I think these utilities will serve a growing user base as Cypher and hetnets become major technologies in bioinformatics. I anticipate the project will not take too long, but would really benefit from involvement of any interested OLS contributors -- even if just for code review, feedback, and answering ontological questions. Recognizing the contributions of everyone involved will be a priority of the project.

simonjupp commented 8 years ago

This sounds cool. I can also make the full OLS neo4j db available on our ftp. This is updated nightly and includes the full set of OBO library ontologies. I also like the Neo4j browser guide idea! Keep us posted on any developments.

dhimmel commented 8 years ago

I can also make the full OLS neo4j db available on our ftp. This is updated nightly and includes the full set of OBO library ontologies.

That would be awesome and prevent any duplication of effort. I didn't realize you were including ontologies beyond the ones with configuration files.

Keep us posted on any developments.

Will do!

simonjupp commented 8 years ago

Yes, the config files provided are just some examples for wanting to experiment.

The full OLS system is also able to read in the OBO library YAML config file (http://www.obofoundry.org/registry/ontologies.yml), so we use this to pull in a whole bunch of ontologies on the live site http://www.ebi.ac.uk/ols/ontologies

dhimmel commented 8 years ago

@simonjupp nice setup.
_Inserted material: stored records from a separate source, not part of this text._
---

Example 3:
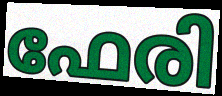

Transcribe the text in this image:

ഫേരി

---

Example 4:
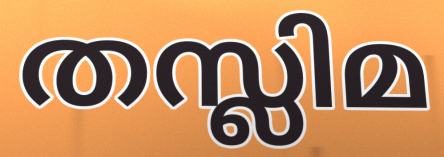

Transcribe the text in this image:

തസ്ലിമ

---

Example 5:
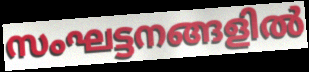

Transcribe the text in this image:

സംഘട്ടനങ്ങളിൽ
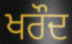
ਖਰੌਦ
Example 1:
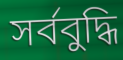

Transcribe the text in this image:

সৰ্ববুদ্ধি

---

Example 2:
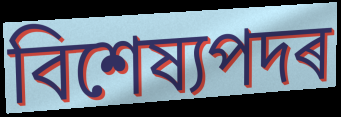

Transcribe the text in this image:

বিশেষ্যপদৰ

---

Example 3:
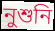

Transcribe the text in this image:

নুশুনি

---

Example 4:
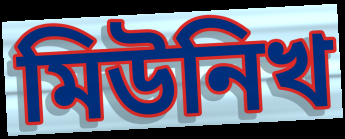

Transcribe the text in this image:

মিউনিখ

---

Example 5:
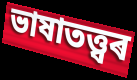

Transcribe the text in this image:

ভাষাতত্ত্বৰ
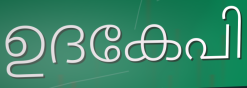
ഉദകേപി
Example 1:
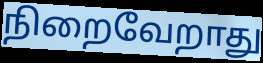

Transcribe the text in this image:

நிறைவேறாது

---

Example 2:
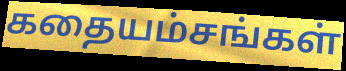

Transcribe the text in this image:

கதையம்சங்கள்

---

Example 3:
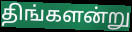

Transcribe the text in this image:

திங்களன்று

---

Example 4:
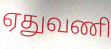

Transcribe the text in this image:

ஏதுவணி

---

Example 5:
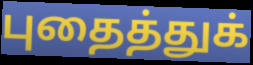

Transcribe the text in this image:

புதைத்துக்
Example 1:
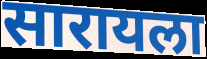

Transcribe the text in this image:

सारायला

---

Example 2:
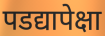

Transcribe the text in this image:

पडद्यापेक्षा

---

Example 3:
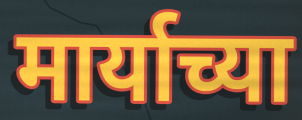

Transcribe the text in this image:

मार्याच्या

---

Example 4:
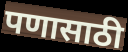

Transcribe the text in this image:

पणासाठी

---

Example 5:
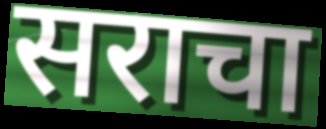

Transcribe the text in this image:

सराचा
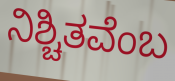
ನಿಶ್ಚಿತವೆಂಬ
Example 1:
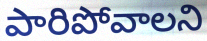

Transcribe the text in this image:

పారిపోవాలని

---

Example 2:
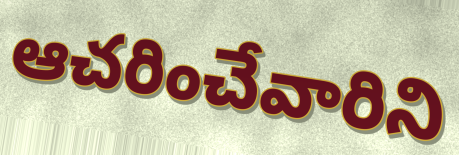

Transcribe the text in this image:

ఆచరించేవారిని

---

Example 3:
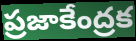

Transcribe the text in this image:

ప్రజాకేంద్రక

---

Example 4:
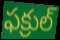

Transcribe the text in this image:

ఫక్రుల్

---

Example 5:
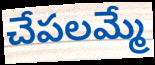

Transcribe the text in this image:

చేపలమ్మే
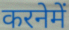
करनेमें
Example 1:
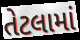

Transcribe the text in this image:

તેટલામાં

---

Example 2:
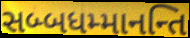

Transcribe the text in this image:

સબ્બધમ્માનન્તિ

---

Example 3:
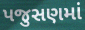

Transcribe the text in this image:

પજુસણમાં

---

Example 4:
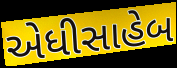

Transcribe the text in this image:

એધીસાહેબ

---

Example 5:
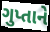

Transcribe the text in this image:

ગુપ્તાને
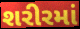
શરીરમાં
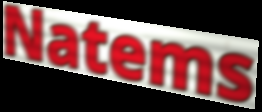
Natems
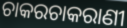
ଚାକରଚାକରାଣୀ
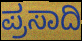
ಪ್ರಸಾದಿ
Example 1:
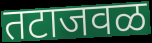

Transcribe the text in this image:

तटाजवळ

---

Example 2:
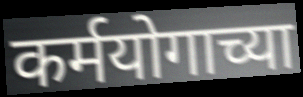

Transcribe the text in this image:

कर्मयोगाच्या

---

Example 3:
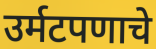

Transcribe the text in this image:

उर्मटपणाचे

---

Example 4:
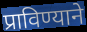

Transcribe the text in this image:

प्राविण्याने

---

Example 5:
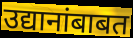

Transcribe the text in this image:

उद्यानांबाबत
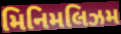
મિનિમલિઝમ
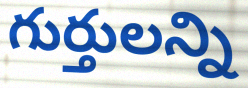
గుర్తులన్ని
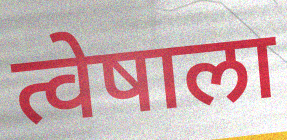
त्वेषाला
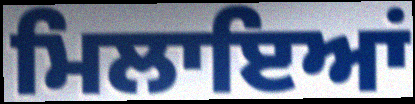
ਮਿਲਾਇਆਂ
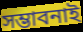
সম্ভাবনাই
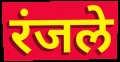
रंजले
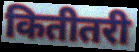
कितीतरी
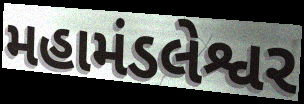
મહામંડલેશ્વર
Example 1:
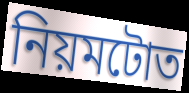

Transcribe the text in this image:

নিয়মটোত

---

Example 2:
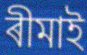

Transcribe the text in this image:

ৰীমাই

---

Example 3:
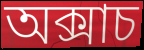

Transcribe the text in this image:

অক্সাচ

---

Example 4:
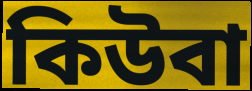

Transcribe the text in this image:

কিউবা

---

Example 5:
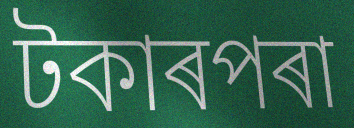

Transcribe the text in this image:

টকাৰপৰা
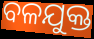
ବଳଯୁକ୍ତ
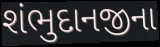
શંભુદાનજીના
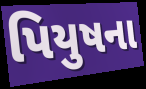
પિયુષના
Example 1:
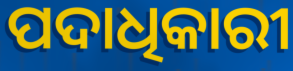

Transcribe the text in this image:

ପଦାଧିକାରୀ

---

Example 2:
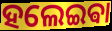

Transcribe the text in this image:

ହଲେଇଵା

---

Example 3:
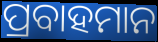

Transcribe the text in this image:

ପ୍ରବାହମାନ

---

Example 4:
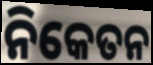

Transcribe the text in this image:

ନିକେତନ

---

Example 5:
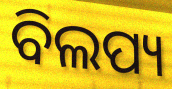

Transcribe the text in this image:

ବିଲପ୍ୟ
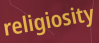
religiosity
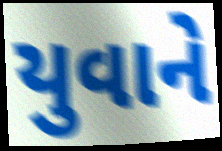
યુવાને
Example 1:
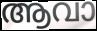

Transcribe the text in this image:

ആവാ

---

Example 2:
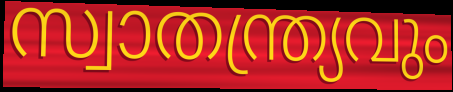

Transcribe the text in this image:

സ്വാതന്ത്ര്യവും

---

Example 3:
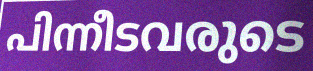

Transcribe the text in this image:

പിന്നീടവരുടെ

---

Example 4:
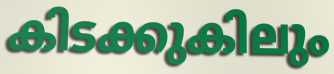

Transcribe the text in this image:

കിടക്കുകിലും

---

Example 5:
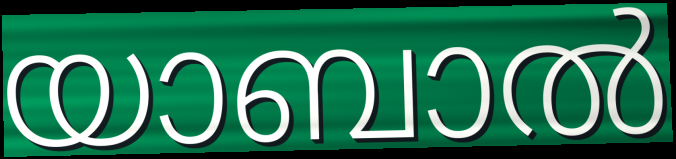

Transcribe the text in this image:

യാബാൽ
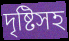
দৃষ্টিসহ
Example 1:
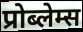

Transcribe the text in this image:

प्रोब्लेम्स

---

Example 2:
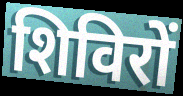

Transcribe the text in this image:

शिविरों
Being able to access the compressed database on the FTP site would be a HUGE convenience!

simonjupp commented 8 years ago

There's a copy of the neo4j db here for you to try, can you let me know how you get on?

ftp://ftp.ebi.ac.uk/pub/databases/spot/ols/neo4j/

dhimmel commented 8 years ago

@simonjupp 🎆 !

I'm downloading the database using a shell script:

URL=ftp://ftp.ebi.ac.uk/pub/databases/spot/ols/neo4j/ols-neo4j-29-07-16.tar.gz
mkdir ols-neo4j.db
curl $URL | tar --extract --gzip --strip-components=1 --directory=ols-neo4j.db

I'm on slow wifi, so I haven't completed the download, but I was surprised by the large file size (7.4 GB). When I created an xz-compressed database containing 5 ontologies, the file was only 31 MB. I think your large file size is due to log files that aren't essential for copying the database. For example, I see a lot of neostore.transaction.db files, which can be deleted if the server isn't running.
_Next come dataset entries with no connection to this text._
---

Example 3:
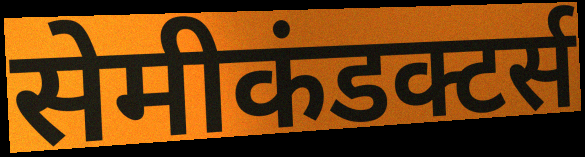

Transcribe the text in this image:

सेमीकंडक्टर्स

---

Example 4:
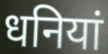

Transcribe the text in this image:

धनियां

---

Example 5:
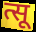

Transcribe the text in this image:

त्सू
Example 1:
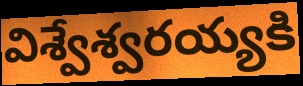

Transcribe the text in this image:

విశ్వేశ్వరయ్యకి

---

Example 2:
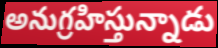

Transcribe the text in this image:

అనుగ్రహిస్తున్నాడు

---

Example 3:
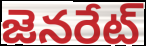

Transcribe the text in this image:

జెనరేట్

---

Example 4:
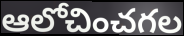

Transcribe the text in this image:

ఆలోచించగల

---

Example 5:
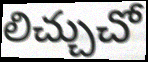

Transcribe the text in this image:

లిచ్చుచో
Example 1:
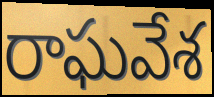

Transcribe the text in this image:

రాఘవేశ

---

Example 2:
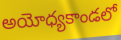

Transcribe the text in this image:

అయోధ్యకాండలో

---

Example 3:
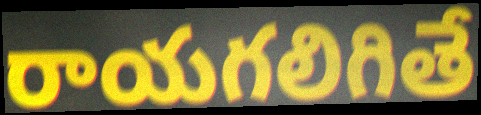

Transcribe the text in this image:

రాయగలిగితే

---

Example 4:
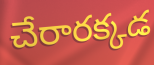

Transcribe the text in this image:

చేరారక్కడ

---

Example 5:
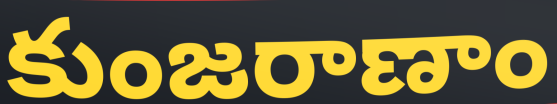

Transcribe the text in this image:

కుంజరాణాం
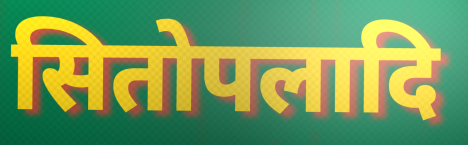
सितोपलादि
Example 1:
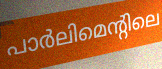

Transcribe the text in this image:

പാർലിമെന്റിലെ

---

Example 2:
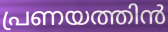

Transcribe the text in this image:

പ്രണയത്തിൻ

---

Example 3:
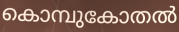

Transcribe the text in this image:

കൊമ്പുകോതൽ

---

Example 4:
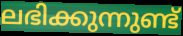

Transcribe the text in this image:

ലഭിക്കുന്നുണ്ട്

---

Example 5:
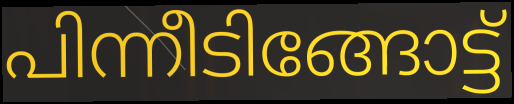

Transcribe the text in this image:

പിന്നീടിങ്ങോട്ട്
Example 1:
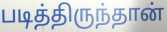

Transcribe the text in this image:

படித்திருந்தான்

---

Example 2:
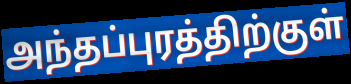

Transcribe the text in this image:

அந்தப்புரத்திற்குள்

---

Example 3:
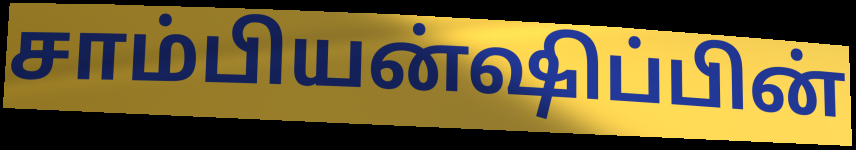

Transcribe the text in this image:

சாம்பியன்ஷிப்பின்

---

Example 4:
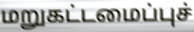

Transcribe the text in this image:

மறுகட்டமைப்புச்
When you create the gzip file would it be possible to ignore files that start with neostore.transaction.db or messages.log? If you're using the tar command line utility, there should be an easy way to ignore files that match given patterns. I think that would make the file size considerably smaller.

LLTommy commented 8 years ago

Good point, we'll have to look into this - and we will.
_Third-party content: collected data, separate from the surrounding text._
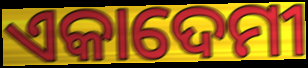
ଏକାଦେମୀ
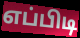
எப்பிடி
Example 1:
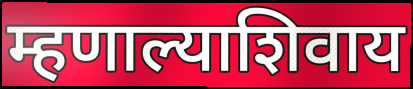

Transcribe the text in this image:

म्हणाल्याशिवाय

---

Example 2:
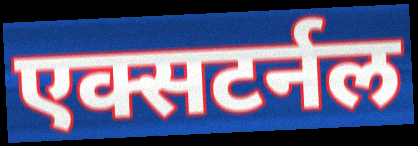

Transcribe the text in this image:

एक्सटर्नल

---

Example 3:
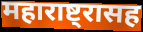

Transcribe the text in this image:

महाराष्ट्रासह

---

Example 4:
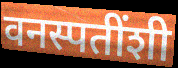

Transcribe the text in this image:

वनस्पतींशी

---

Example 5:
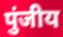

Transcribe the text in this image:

पुंजीय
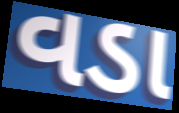
વડા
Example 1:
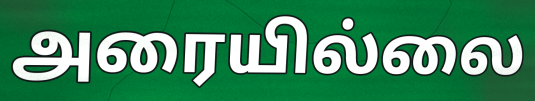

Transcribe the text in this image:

அரையில்லை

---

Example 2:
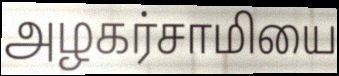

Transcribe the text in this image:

அழகர்சாமியை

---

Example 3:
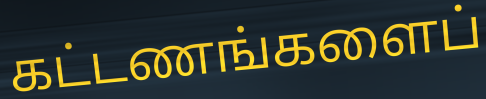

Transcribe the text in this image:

கட்டணங்களைப்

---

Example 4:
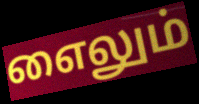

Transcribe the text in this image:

எைலும்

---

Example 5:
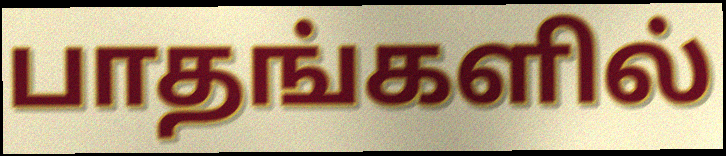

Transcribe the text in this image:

பாதங்களில்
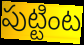
పుట్టింట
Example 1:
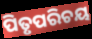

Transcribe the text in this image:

ପିତୃପରିଚୟ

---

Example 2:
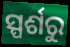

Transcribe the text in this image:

ସ୍ପର୍ଶରୁ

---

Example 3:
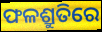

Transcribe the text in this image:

ଫଳଶ୍ରୁତିରେ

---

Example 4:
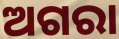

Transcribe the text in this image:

ଅଗରା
simonjupp commented 8 years ago

Rebuilt tarball without the transaction files, it's still 5.7GB. This is over 150 ontologies and some of them are quite hefty.

dhimmel commented 8 years ago

I'm not sure how much you are constrained by EBI convention for FTP files. My recommendations are to:

dhimmel commented 8 years ago

Thanks everyone for the help. I'm going to close this issue to keep the issues list clean.

However, we'll make sure to update this Issue with Hetonology progress.